Legal coercion is also a key component of the austerity agenda, notably in Ontario’s legal prohibitions on panhandling through legislation such as the Safe Streets Act and more aggressive law-and-order police practices.

However politicians may frame their actions towards social assistance as being in the best interests of the poor, it is clear their intention lies elsewhere. They are well-aware that social assistance rates are grossly inadequate, that welfare is punitive and degrading and that the consequences are terrible: homelessness, illness, reliance on shelters and food banks, and stagnation of wages for many workers. And as the inquests into the deaths of Kimberly Rogers and Grant Faulkner show, people die as a direct result of Ontario’s miserable social assistance programs.
Driving these political decisions is the desire to continue re-making labour markets by deepening and extending precarity in order to contain labour costs while boosting labour productivity – to set the conditions, in other words, for strengthened capitalist profitability on the backs of workers. With the unravelling of the relative economic stability of the post-World War Two period, a new urgency was felt by capital to reset labour relations, shift the balance of power in favour of employers, and drive down the expectations of workers and the unemployed. But, despite definite success with this agenda, economic volatility and intensified competition between corporations (from both domestic and international sources) are the new norm of the neoliberal period. So too, therefore, is the constant attack on workers.
Forced into the labour market, former benefits recipients are likely to end up at its bottom end, where work is the most unsafe, precarious, and low paying. While the expansion of the labour market with more extremely desperate workers may not immediately affect the conditions of workers with better wages and working conditions, especially if they have the benefit of a union, this nevertheless marks another move by governments in their ongoing and longer-term project of re-engineering working-class expectations for good jobs and a decent life. But expanding the layer of extremely desperate and vulnerable workers could over time also translate into a further softening of working conditions for other workers, as bad jobs continue to become the norm, more companies turn to this expanding pool of workers to stay competitive, and workers with better working conditions are willing to make concessions in order to avoid the growing bottom end of the labour market.
- Alison Pennington comments on the connection between stagnant wages and the decreased effectiveness of sectoral bargaining in Australia. And Leo Gerard highlights the indignity of forcing people to work without pay - as the Trump administration is doing to hundreds of thousands of federal workers during the course of its shutdown.

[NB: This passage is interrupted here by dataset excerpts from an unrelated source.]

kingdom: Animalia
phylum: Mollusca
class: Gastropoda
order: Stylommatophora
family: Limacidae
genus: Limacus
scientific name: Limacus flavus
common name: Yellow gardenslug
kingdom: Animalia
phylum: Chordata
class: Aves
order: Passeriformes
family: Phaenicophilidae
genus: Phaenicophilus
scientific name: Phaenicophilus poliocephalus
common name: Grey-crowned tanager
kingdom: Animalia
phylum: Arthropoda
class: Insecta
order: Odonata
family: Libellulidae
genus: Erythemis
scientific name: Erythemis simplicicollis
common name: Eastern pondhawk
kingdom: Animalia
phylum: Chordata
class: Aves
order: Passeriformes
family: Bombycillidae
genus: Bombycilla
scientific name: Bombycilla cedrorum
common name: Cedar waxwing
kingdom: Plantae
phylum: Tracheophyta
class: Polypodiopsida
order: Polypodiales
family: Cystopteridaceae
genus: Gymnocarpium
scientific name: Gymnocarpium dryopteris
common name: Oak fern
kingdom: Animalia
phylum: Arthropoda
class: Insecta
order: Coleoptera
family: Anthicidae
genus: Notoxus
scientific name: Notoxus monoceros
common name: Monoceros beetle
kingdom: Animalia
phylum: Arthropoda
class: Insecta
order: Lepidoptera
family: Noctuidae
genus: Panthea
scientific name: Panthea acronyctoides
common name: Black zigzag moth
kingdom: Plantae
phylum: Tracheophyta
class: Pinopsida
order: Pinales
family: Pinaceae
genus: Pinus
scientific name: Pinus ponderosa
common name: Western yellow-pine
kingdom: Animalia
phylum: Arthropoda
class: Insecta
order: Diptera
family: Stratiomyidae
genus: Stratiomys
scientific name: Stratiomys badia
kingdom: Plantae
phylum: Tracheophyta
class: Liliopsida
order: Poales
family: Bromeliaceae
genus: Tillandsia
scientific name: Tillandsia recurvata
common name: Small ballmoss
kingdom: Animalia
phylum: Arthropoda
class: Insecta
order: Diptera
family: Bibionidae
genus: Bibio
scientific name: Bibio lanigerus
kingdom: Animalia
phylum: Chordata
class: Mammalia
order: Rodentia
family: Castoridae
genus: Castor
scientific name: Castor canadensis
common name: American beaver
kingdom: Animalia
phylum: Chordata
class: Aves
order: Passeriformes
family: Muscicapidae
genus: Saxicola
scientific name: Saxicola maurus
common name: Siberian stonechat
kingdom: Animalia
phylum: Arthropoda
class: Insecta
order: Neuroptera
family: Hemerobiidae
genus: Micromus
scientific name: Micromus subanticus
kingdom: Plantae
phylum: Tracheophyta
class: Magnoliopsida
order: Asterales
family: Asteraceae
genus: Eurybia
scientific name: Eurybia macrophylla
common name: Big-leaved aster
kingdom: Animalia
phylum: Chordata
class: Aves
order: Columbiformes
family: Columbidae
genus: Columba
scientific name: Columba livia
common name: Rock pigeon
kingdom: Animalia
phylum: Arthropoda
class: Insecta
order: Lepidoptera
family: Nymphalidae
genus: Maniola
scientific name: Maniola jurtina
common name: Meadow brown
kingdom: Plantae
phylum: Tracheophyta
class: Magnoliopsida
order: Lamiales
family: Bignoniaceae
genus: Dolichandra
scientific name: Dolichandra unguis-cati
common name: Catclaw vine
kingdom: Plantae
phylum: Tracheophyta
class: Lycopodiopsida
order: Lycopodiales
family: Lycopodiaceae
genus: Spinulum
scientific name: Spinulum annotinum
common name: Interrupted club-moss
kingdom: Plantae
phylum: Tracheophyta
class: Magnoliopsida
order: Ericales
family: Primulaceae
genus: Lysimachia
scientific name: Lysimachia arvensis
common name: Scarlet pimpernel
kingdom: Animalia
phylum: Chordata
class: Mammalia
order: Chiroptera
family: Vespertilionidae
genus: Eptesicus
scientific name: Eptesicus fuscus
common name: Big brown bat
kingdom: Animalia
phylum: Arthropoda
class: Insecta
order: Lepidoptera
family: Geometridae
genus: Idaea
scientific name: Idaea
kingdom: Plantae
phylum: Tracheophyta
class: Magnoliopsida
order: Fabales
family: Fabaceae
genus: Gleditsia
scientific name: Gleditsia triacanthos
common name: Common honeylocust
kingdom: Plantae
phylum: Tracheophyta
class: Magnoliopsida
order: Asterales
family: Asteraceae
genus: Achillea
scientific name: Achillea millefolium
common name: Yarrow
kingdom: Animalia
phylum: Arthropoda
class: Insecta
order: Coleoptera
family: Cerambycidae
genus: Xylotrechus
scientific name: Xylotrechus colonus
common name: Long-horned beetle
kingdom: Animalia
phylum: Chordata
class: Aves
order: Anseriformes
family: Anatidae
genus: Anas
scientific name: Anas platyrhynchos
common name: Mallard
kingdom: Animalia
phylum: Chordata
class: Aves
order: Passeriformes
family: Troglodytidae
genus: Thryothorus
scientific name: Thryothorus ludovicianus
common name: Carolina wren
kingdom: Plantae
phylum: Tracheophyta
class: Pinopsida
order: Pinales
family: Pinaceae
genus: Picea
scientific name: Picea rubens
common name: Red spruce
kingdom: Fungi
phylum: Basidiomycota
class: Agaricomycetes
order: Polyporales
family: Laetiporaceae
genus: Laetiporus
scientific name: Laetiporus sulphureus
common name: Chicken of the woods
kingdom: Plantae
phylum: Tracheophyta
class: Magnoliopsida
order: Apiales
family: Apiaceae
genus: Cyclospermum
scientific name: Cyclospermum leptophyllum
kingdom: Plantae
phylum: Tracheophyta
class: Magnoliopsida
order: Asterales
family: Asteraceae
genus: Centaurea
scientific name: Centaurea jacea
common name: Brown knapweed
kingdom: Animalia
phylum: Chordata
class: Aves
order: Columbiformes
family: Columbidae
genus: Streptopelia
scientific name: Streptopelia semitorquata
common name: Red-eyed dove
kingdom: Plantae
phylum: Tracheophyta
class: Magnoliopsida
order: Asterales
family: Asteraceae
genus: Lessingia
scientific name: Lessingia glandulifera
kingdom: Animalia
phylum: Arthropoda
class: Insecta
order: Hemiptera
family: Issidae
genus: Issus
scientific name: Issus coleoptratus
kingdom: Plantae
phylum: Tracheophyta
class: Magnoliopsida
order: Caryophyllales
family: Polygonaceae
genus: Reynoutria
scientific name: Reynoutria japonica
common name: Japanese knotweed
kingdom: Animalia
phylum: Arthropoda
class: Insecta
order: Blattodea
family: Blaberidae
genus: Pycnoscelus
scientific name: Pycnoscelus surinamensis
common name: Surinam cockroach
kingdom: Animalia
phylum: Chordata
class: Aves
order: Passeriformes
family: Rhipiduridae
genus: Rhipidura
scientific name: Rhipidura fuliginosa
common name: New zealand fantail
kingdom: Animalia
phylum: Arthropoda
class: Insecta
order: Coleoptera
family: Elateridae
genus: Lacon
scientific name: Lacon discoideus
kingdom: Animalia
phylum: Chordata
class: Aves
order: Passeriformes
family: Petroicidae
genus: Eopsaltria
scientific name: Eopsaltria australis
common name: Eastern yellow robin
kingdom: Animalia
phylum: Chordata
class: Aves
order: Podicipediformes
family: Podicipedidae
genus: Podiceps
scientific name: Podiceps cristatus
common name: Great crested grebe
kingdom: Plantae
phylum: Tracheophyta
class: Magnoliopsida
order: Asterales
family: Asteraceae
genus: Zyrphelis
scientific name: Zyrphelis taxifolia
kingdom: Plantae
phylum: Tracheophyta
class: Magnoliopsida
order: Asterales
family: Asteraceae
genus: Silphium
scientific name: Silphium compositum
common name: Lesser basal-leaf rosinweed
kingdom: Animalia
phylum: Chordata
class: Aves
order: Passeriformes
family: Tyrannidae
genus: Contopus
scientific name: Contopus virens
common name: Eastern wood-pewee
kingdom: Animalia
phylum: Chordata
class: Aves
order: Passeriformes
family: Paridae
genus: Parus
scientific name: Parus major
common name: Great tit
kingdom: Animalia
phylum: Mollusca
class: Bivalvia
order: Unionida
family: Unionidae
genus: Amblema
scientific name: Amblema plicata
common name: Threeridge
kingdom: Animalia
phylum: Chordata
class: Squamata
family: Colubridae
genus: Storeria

- Stephen Gandel writes that the Trump tax scheme which was already recognized as a massive transfer of wealth from the poor to the rich has proven even more regressive and costly than advertised. Mark Engler and Andrew Elrod point out the need for a tax system which prevents (rather than encouraging) the undue accumulation of wealth. And John Rapley offers a reminder as to why we can't count on the charity of the obscenely rich to meet social needs.

- The Australia Institute studies how consumers have paid the price for the ideological privatization of their electricity sector.

- Finally, Ethan Lou discusses the environmental impacts of Bitcoin as a classic conflict between artificial value and real-world harms to the public.